I hope your week has been good.  Today’s message is about the importance of listening to the Holy Ghost.  The Holy Ghost has many different roles in my life.  It has offered me comfort, guidance, protection, and great peace.  When we listen to it and heed its encouragement, we are allowing ourselves to become instruments in God’s hand.  I encourage you all to listen for the Holy Ghost more intently this week.

I Love you all so much
DaD


Never postpone a prompting 
by Thomas S Monson


Stan, a dear friend of mine, was taken seriously ill and rendered partially paralyzed. He had been robust in health, athletic in build, and active in many pursuits. Now he was unable to walk or to stand. His wheelchair was his home. The finest of physicians had cared for him, and the prayers of family and friends offered in a spirit of hope and trust. Yet Stan continued to lie in the confinement of his bed at the University Hospital. He despaired.
Late one afternoon I was swimming at the Deseret Gym, gazing at the ceiling while backstroking width after width. Silently, but ever so clearly, there came to my mind the thought: “Here you swim almost effortlessly, while your friend Stan languishes in his hospital bed, unable to move.” I felt the prompting: “Get to the hospital and give him a blessing.”
I ceased my swimming, dressed, and hurried to Stan’s room at the hospital. His bed was empty.

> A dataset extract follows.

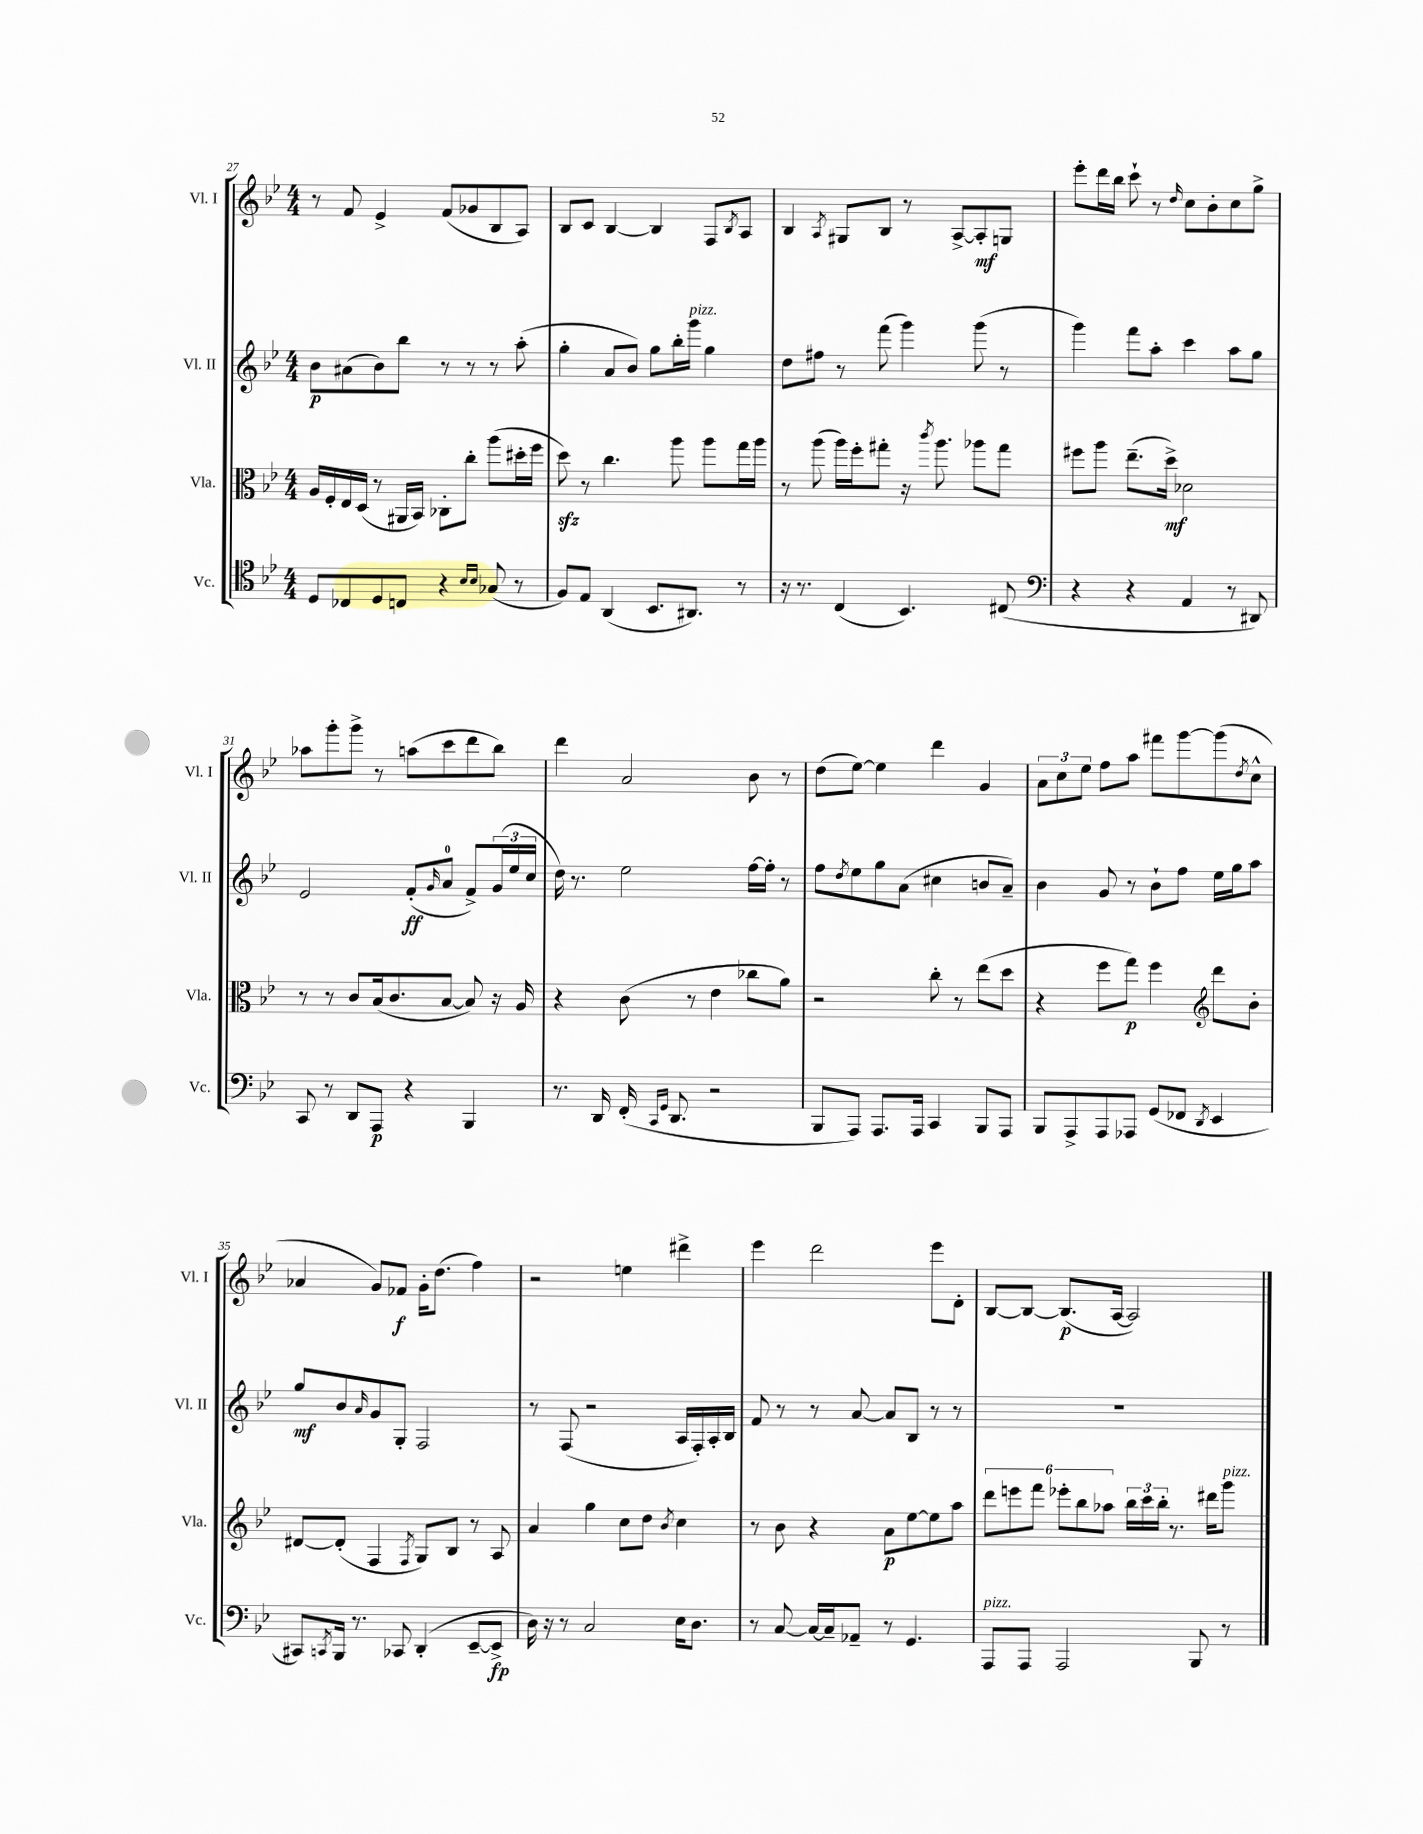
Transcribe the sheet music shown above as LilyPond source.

A nurse said he was in his wheelchair at the swimming pool, preparing for therapy. I hurried to the area, and there was Stan, all alone, at the edge of the deeper portion of the pool. We greeted one another and returned to his room, where a priesthood blessing was provided.

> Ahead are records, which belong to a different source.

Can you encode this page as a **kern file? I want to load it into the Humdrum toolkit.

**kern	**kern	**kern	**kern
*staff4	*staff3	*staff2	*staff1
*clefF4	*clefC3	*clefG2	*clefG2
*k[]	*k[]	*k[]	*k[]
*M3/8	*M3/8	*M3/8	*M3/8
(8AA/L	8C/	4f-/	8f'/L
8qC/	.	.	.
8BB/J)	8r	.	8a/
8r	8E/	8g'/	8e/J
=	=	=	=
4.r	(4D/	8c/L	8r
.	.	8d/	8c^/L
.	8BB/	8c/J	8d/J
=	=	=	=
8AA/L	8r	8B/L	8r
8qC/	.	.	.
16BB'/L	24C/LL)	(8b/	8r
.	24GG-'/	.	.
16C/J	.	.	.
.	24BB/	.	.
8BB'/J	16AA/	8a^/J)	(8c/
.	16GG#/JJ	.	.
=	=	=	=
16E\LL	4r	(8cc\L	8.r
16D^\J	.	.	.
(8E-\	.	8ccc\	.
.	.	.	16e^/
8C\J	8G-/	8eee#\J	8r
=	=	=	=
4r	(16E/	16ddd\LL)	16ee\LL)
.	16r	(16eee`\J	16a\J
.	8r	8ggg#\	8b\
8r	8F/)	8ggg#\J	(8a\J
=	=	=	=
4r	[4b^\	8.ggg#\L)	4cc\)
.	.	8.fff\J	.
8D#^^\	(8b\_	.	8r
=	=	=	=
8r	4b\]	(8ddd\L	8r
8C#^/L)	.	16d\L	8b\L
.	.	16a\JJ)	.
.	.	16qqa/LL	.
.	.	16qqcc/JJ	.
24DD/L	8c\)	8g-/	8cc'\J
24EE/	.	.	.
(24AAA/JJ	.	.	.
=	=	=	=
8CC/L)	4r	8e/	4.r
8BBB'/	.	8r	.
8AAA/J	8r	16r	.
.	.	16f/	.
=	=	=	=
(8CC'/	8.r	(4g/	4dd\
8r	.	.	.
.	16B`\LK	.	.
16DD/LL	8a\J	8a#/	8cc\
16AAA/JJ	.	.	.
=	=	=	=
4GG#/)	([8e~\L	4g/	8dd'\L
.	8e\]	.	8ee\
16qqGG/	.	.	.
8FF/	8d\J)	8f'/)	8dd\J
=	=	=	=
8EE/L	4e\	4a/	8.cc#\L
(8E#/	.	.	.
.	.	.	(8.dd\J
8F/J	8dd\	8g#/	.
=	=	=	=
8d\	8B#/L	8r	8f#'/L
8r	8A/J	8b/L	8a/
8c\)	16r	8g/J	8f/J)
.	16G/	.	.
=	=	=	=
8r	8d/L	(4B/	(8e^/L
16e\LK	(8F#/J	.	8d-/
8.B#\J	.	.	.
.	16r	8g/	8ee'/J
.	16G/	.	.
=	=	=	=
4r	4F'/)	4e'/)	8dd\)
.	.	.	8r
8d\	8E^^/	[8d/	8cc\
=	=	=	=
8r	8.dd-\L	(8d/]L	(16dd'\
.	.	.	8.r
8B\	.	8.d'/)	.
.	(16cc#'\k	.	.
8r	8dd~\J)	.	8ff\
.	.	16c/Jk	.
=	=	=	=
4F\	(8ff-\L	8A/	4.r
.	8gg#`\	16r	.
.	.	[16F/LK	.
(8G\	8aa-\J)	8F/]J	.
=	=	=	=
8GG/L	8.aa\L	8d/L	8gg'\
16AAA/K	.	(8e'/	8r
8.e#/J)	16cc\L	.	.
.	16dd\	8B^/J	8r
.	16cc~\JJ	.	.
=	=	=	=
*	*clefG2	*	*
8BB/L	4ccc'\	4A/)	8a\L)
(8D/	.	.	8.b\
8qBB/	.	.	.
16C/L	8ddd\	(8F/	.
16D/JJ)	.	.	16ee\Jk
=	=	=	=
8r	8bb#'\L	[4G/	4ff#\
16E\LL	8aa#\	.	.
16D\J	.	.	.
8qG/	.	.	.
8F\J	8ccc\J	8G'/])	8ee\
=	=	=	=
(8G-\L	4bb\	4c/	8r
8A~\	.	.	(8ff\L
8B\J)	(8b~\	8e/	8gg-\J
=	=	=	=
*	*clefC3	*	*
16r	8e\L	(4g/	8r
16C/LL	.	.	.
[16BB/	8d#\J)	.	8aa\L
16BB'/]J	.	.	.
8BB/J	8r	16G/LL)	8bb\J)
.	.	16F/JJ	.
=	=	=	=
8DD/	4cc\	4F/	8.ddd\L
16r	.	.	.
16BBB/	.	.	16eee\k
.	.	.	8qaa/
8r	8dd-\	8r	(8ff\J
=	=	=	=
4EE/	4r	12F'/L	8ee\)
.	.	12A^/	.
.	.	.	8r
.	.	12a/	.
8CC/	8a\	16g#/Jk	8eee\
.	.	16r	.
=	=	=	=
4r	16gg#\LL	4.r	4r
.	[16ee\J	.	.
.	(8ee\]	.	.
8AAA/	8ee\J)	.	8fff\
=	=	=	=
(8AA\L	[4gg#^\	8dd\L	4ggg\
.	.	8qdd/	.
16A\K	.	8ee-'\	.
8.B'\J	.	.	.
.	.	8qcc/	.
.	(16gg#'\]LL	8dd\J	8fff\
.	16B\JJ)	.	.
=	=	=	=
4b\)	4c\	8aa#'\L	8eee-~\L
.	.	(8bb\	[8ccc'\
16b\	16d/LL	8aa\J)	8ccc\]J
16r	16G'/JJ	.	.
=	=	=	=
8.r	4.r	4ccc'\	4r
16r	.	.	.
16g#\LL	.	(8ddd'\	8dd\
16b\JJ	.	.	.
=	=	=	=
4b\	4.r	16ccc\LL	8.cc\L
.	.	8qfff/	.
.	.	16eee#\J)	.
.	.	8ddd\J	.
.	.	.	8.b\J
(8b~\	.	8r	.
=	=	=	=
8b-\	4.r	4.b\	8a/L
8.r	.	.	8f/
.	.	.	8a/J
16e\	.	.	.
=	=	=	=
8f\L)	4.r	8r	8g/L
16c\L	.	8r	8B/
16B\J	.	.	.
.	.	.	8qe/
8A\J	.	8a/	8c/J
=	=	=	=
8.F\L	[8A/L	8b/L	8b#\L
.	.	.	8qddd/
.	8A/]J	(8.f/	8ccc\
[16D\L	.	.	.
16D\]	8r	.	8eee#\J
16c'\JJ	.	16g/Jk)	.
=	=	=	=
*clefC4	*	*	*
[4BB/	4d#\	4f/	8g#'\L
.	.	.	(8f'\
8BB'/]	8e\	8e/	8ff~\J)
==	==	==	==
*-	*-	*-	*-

Slowly but surely, strength and movement returned to Stan’s legs. First he could stand on faltering feet. Then he learned once again to walk—step by step. No one would have known that Stan had lain so close to death and with no hope of recovery.
Frequently Stan spoke in Church meetings and told of the goodness of the Lord to him. To some he revealed the dark thoughts of depression that engulfed him that afternoon as he sat in his wheelchair at the edge of the pool, sentenced, it seemed, to a life of despair. He told how he pondered the alternative. It would be so easy to propel the hated wheelchair into the silent water of the deep pool. Life would then be over. But at that precise moment he saw me, his friend. That day Stan learned literally that we do not walk alone. I, too, learned a lesson that day: Never, never, never postpone following a prompting.